> [Instructions for the task]
In the material below, the lines between the one holding "来，感觉整个人都被水润泽了，仿佛重生了一般。" and the one holding "kako bi oni", inclusive, are to be set down word for word. Pictures stay out.

> [Records supplied]
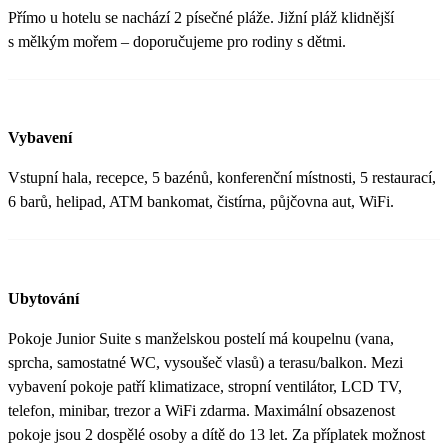
Přímo u hotelu se nachází 2 písečné pláže. Jižní pláž klidnější
s mělkým mořem – doporučujeme pro rodiny s dětmi.
Vybavení
Vstupní hala, recepce, 5 bazénů, konferenční místnosti, 5 restaurací,
6 barů, helipad, ATM bankomat, čistírna, půjčovna aut, WiFi.
Ubytování
Pokoje Junior Suite s manželskou postelí má koupelnu (vana,
sprcha, samostatné WC, vysoušeč vlasů) a terasu/balkon. Mezi
vybavení pokoje patří klimatizace, stropní ventilátor, LCD TV,
telefon, minibar, trezor a WiFi zdarma. Maximální obsazenost
pokoje jsou 2 dospělé osoby a dítě do 13 let. Za příplatek možnost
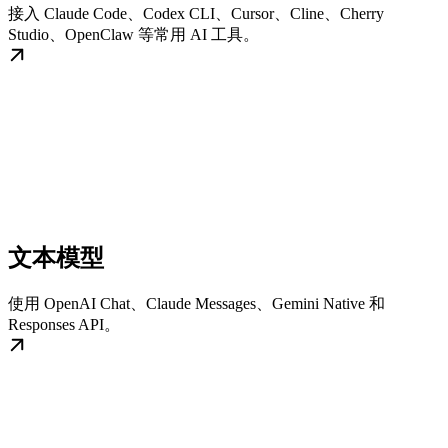
接入 Claude Code、Codex CLI、Cursor、Cline、Cherry
Studio、OpenClaw 等常用 AI 工具。
文本模型
使用 OpenAI Chat、Claude Messages、Gemini Native 和
Responses API。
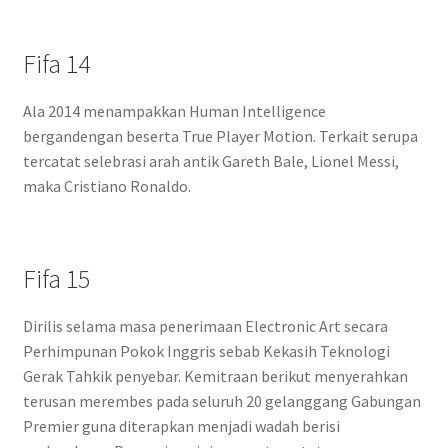
Fifa 14
Ala 2014 menampakkan Human Intelligence
bergandengan beserta True Player Motion. Terkait serupa
tercatat selebrasi arah antik Gareth Bale, Lionel Messi,
maka Cristiano Ronaldo.
Fifa 15
Dirilis selama masa penerimaan Electronic Art secara
Perhimpunan Pokok Inggris sebab Kekasih Teknologi
Gerak Tahkik penyebar. Kemitraan berikut menyerahkan
terusan merembes pada seluruh 20 gelanggang Gabungan
Premier guna diterapkan menjadi wadah berisi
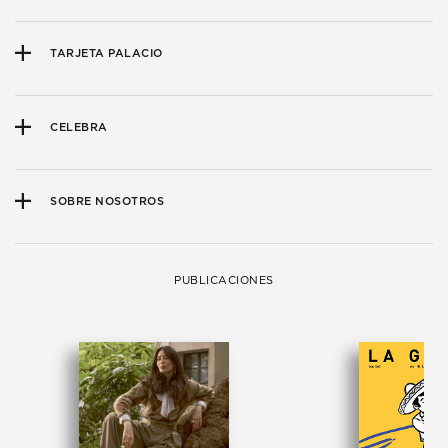
TARJETA PALACIO
CELEBRA
SOBRE NOSOTROS
PUBLICACIONES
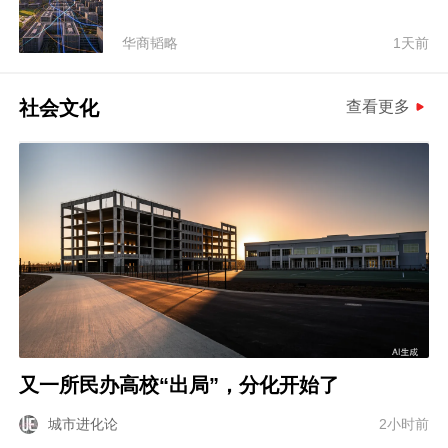
华商韬略
1天前
社会文化
查看更多
又一所民办高校“出局”，分化开始了
城市进化论
2小时前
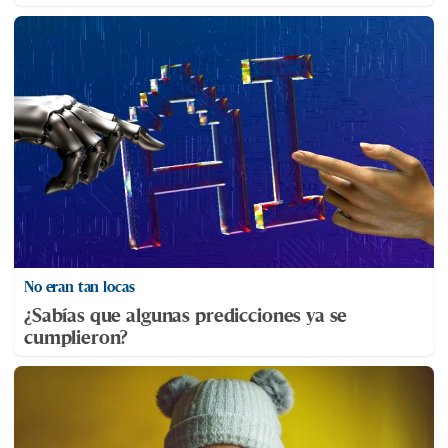
No eran tan locas
¿Sabías que algunas predicciones ya se
cumplieron?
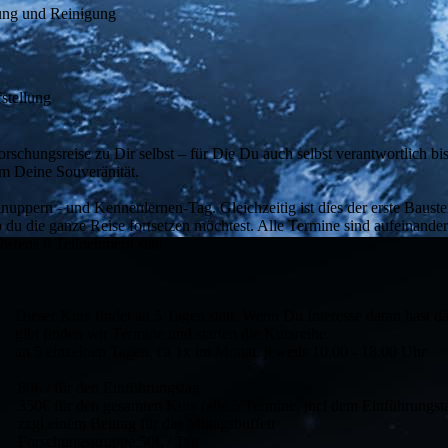
ung und Reinigung
stellung
rschungsreise zu Dir selbst – für Die Du auch selbst verantwortlich bis
m Deine Souveränität.
hnuppern - und Kennenlernen-Tag. Gleichzeitig ist dies der erste Baust
 du die ganze Reise fortsetzen möchtest. Alle Termine sind aufeinande
stens 8 Teilnehmern statt.
Dieser Kurs findet an 5 Tagen statt. Wenn Du Interesse daran hast 
gibt finden wir Termine und starten die Kursreihe.
an 5 einzelnen Tagen, ca 1x im Monat, jeweils 10.00 - 18.00 Uhr
80€ / für den Einführungstag
350€ für den gesamten Kurs (alle 5 Termine, incl dem Einführungst
zzgl einem Beitrag für das Mittagsbuffett
Forschungsgruppe 50€ / Tag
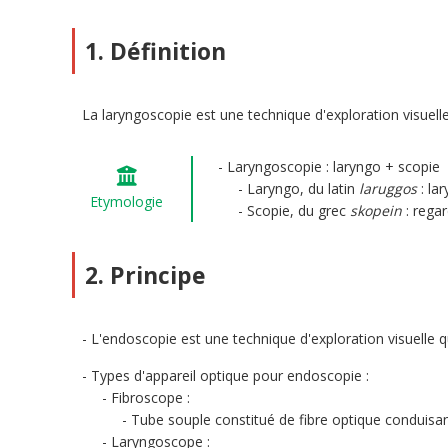
1. Définition
La laryngoscopie est une technique d'exploration visuelle 
Laryngoscopie : laryngo + scopie
Laryngo, du latin
laruggos
: lar
Etymologie
Scopie, du grec
skopein
: rega
2. Principe
L'endoscopie est une technique d'exploration visuelle q
Types d'appareil optique pour endoscopie :
Fibroscope :
Tube souple constitué de fibre optique conduisant
Laryngoscope :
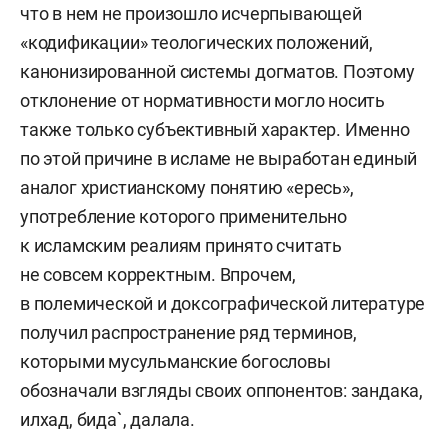
что в нем не произошло исчерпывающей
«кодификации» теологических положений,
канонизированной системы догматов. Поэтому
отклонение от нормативности могло носить
также только субъективный характер. Именно
по этой причине в исламе не выработан единый
аналог христианскому понятию «ересь»,
употребление которого применительно
к исламским реалиям принято считать
не совсем корректным. Впрочем,
в полемической и доксографической литературе
получил распространение ряд терминов,
которыми мусульманские богословы
обозначали взгляды своих оппонентов: зандака,
илхад, бида`, далала.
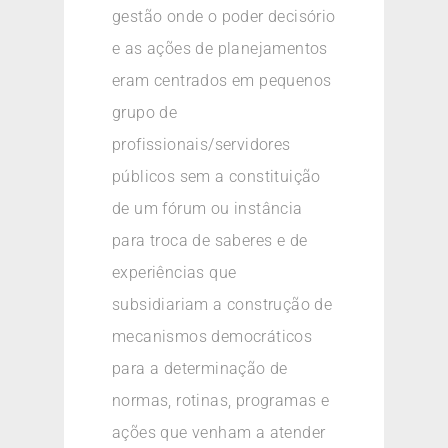
gestão onde o poder decisório
e as ações de planejamentos
eram centrados em pequenos
grupo de
profissionais/servidores
públicos sem a constituição
de um fórum ou instância
para troca de saberes e de
experiências que
subsidiariam a construção de
mecanismos democráticos
para a determinação de
normas, rotinas, programas e
ações que venham a atender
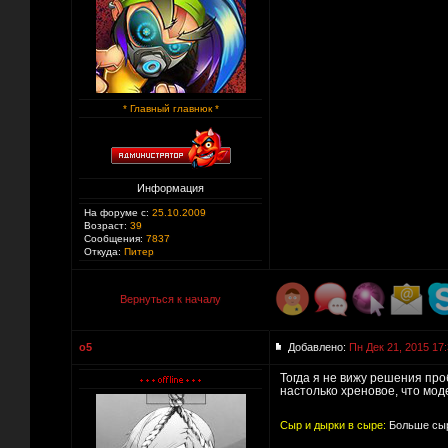
* Главный главнюк *
Информация
На форуме с:
25.10.2009
Возраст:
39
Сообщения:
7837
Откуда:
Питер
Вернуться к началу
o5
Добавлено:
Пн Дек 21, 2015 17
Тогда я не вижу решения про
настолько хреновое, что мод
Сыр и дырки в сыре:
Больше сыр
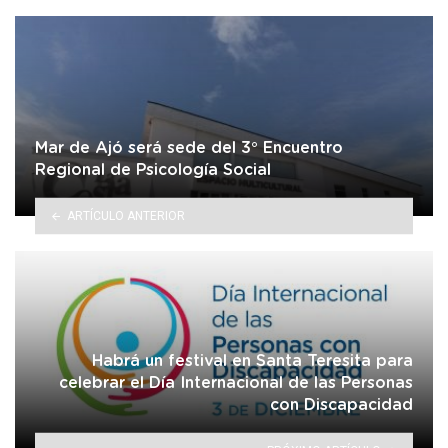
Mar de Ajó será sede del 3° Encuentro
Regional de Psicología Social
ARTÍCULO ANTERIOR
Habrá un festival en Santa Teresita para
celebrar el Día Internacional de las Personas
con Discapacidad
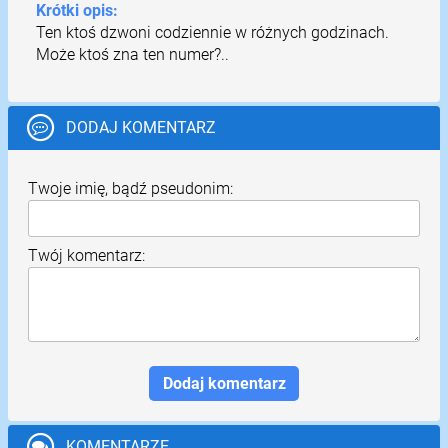
Krótki opis:
Ten ktoś dzwoni codziennie w różnych godzinach.
Może ktoś zna ten numer?..
DODAJ KOMENTARZ
Twoje imię, bądź pseudonim:
Twój komentarz:
KOMENTARZE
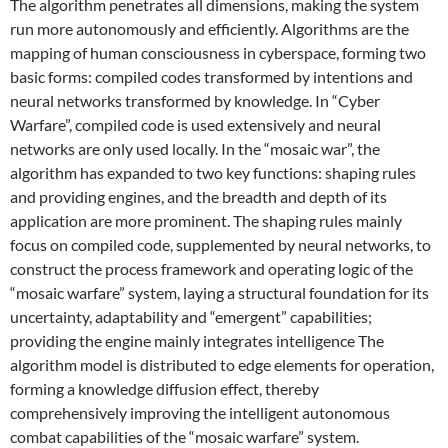
The algorithm penetrates all dimensions, making the system
run more autonomously and efficiently. Algorithms are the
mapping of human consciousness in cyberspace, forming two
basic forms: compiled codes transformed by intentions and
neural networks transformed by knowledge. In “Cyber ​​
Warfare”, compiled code is used extensively and neural
networks are only used locally. In the “mosaic war”, the
algorithm has expanded to two key functions: shaping rules
and providing engines, and the breadth and depth of its
application are more prominent. The shaping rules mainly
focus on compiled code, supplemented by neural networks, to
construct the process framework and operating logic of the
“mosaic warfare” system, laying a structural foundation for its
uncertainty, adaptability and “emergent” capabilities;
providing the engine mainly integrates intelligence The
algorithm model is distributed to edge elements for operation,
forming a knowledge diffusion effect, thereby
comprehensively improving the intelligent autonomous
combat capabilities of the “mosaic warfare” system.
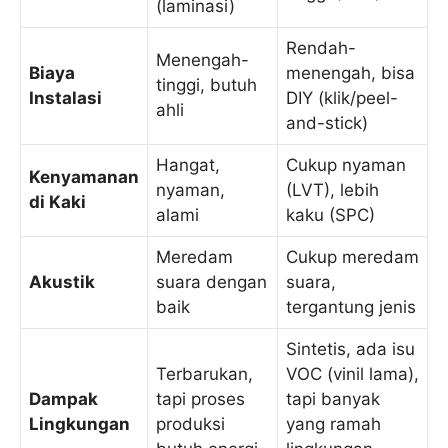
(laminasi)
Rendah-
Menengah-
Biaya
menengah, bisa
tinggi, butuh
Instalasi
DIY (klik/peel-
ahli
and-stick)
Hangat,
Cukup nyaman
Kenyamanan
nyaman,
(LVT), lebih
di Kaki
alami
kaku (SPC)
Meredam
Cukup meredam
Akustik
suara dengan
suara,
baik
tergantung jenis
Sintetis, ada isu
Terbarukan,
VOC (vinil lama),
Dampak
tapi proses
tapi banyak
Lingkungan
produksi
yang ramah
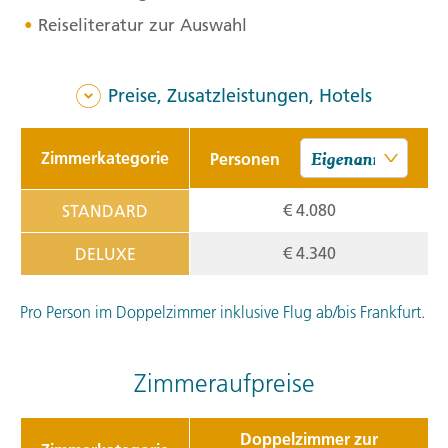
Reiseliteratur zur Auswahl
Preise, Zusatzleistungen, Hotels
Zimmerkategorie
Personen
€ 4.080
STANDARD
€ 4.340
DELUXE
Pro Person im Doppelzimmer inklusive Flug ab/bis Frankfurt.
Zimmeraufpreise
Doppelzimmer zur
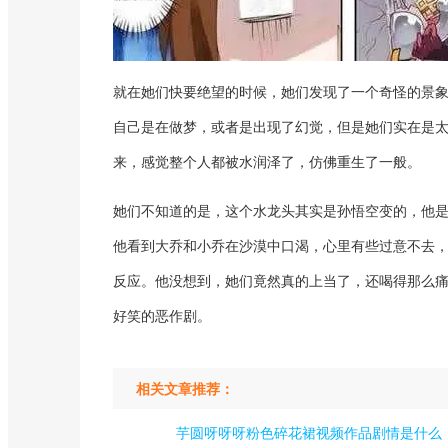
就在她们快要绝望的时候，她们发现了一个奇怪的景
自己是在做梦，或者是出现了幻觉，但是她们实在是
来，感觉整个人都被水润泽了，仿佛重生了一般。
她们不知道的是，这个水龙头其实是孙悟空变的，他
他看到大乔和小乔在沙漠中口渴，心里有些过意不去
反应。他没想到，她们竟然真的上当了，还喝得那么
好笑的恶作剧。
相关文章推荐：
芋圆呀呀呀粉色碎花裙视频作品剧情是什么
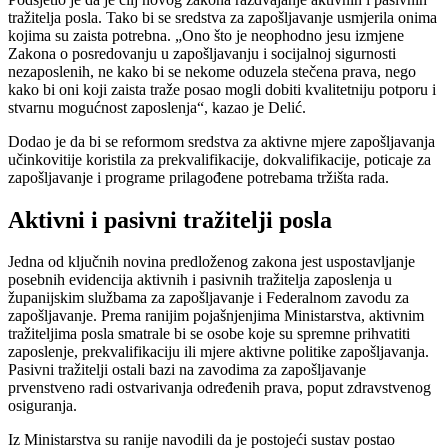
tražitelja posla. Tako bi se sredstva za zapošljavanje usmjerila onima
kojima su zaista potrebna. „Ono što je neophodno jesu izmjene
Zakona o posredovanju u zapošljavanju i socijalnoj sigurnosti
nezaposlenih, ne kako bi se nekome oduzela stečena prava, nego
kako bi oni koji zaista traže posao mogli dobiti kvalitetniju potporu i
stvarnu mogućnost zaposlenja“, kazao je Delić.
Dodao je da bi se reformom sredstva za aktivne mjere zapošljavanja
učinkovitije koristila za prekvalifikacije, dokvalifikacije, poticaje za
zapošljavanje i programe prilagođene potrebama tržišta rada.
Aktivni i pasivni tražitelji posla
Jedna od ključnih novina predloženog zakona jest uspostavljanje
posebnih evidencija aktivnih i pasivnih tražitelja zaposlenja u
županijskim službama za zapošljavanje i Federalnom zavodu za
zapošljavanje. Prema ranijim pojašnjenjima Ministarstva, aktivnim
tražiteljima posla smatrale bi se osobe koje su spremne prihvatiti
zaposlenje, prekvalifikaciju ili mjere aktivne politike zapošljavanja.
Pasivni tražitelji ostali bazi na zavodima za zapošljavanje
prvenstveno radi ostvarivanja određenih prava, poput zdravstvenog
osiguranja.
Iz Ministarstva su ranije navodili da je postojeći sustav postao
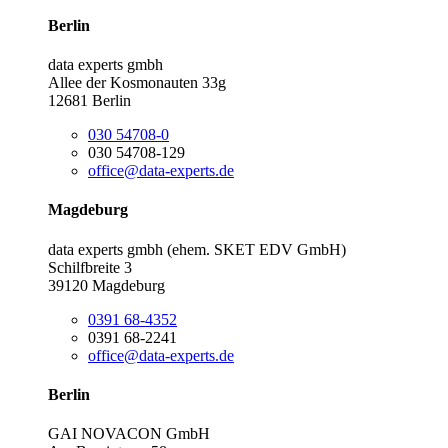
Berlin
data experts gmbh
Allee der Kosmonauten 33g
12681 Berlin
030 54708-0
030 54708-129
office@data-experts.de
Magdeburg
data experts gmbh (ehem. SKET EDV GmbH)
Schilfbreite 3
39120 Magdeburg
0391 68-4352
0391 68-2241
office@data-experts.de
Berlin
GAI NOVACON GmbH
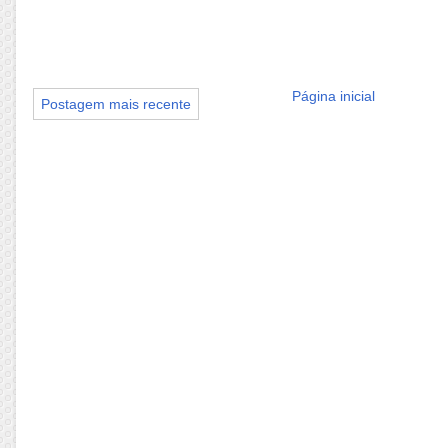
Página inicial
Postagem mais recente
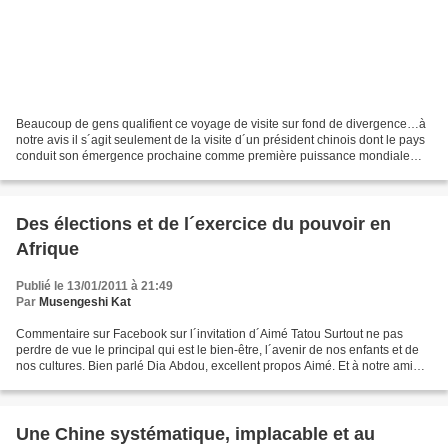
Beaucoup de gens qualifient ce voyage de visite sur fond de divergence…à
notre avis il s´agit seulement de la visite d´un président chinois dont le pays
conduit son émergence prochaine comme première puissance mondiale
avec éclat face à un président américain...
Des élections et de l´exercice du pouvoir en
Afrique
Publié le 13/01/2011 à 21:49
Par
Musengeshi Kat
Commentaire sur Facebook sur l´invitation d´Aimé Tatou Surtout ne pas
perdre de vue le principal qui est le bien-être, l´avenir de nos enfants et de
nos cultures. Bien parlé Dia Abdou, excellent propos Aimé. Et à notre ami
Ruku Oyaku Bhileni je dis ceci...
Une Chine systématique, implacable et au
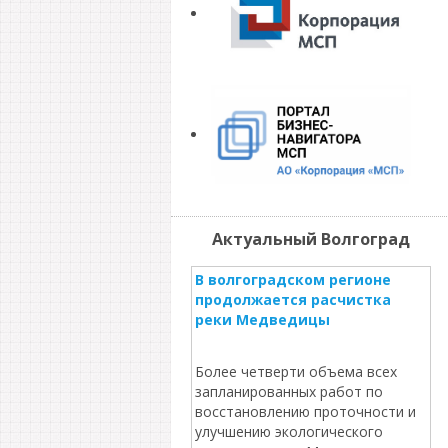
Актуальный Волгоград
В волгоградском регионе
продолжается расчистка
реки Медведицы
Более четверти объема всех
запланированных работ по
восстановлению проточности и
улучшению экологического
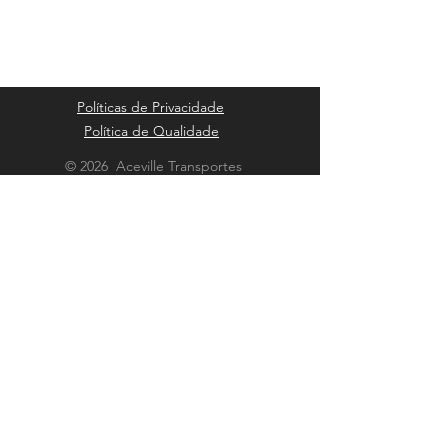
Políticas de Privacidade
Política de Qualidade
© 2026 Aceville Transportes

> [Task result]
来，感觉整个人都被水润泽了，仿佛重生了一般。
她们不知道的是，这个水龙头其实是孙悟空变的，他
他看到大乔和小乔在沙漠中口渴，心里有些过意不去
反应。他没想到，她们竟然真的上当了，还喝得那么
好笑的恶作剧。
相关文章推荐：
芋圆呀呀呀粉色碎花裙视频作品剧情是什么
tražitelja posla. Tako bi se sredstva za zapošljavanje usmjerila onima
kojima su zaista potrebna. „Ono što je neophodno jesu izmjene
Zakona o posredovanju u zapošljavanju i socijalnoj sigurnosti
nezaposlenih, ne kako bi se nekome oduzela stečena prava, nego
kako bi oni koji zaista traže posao mogli dobiti kvalitetniju potporu i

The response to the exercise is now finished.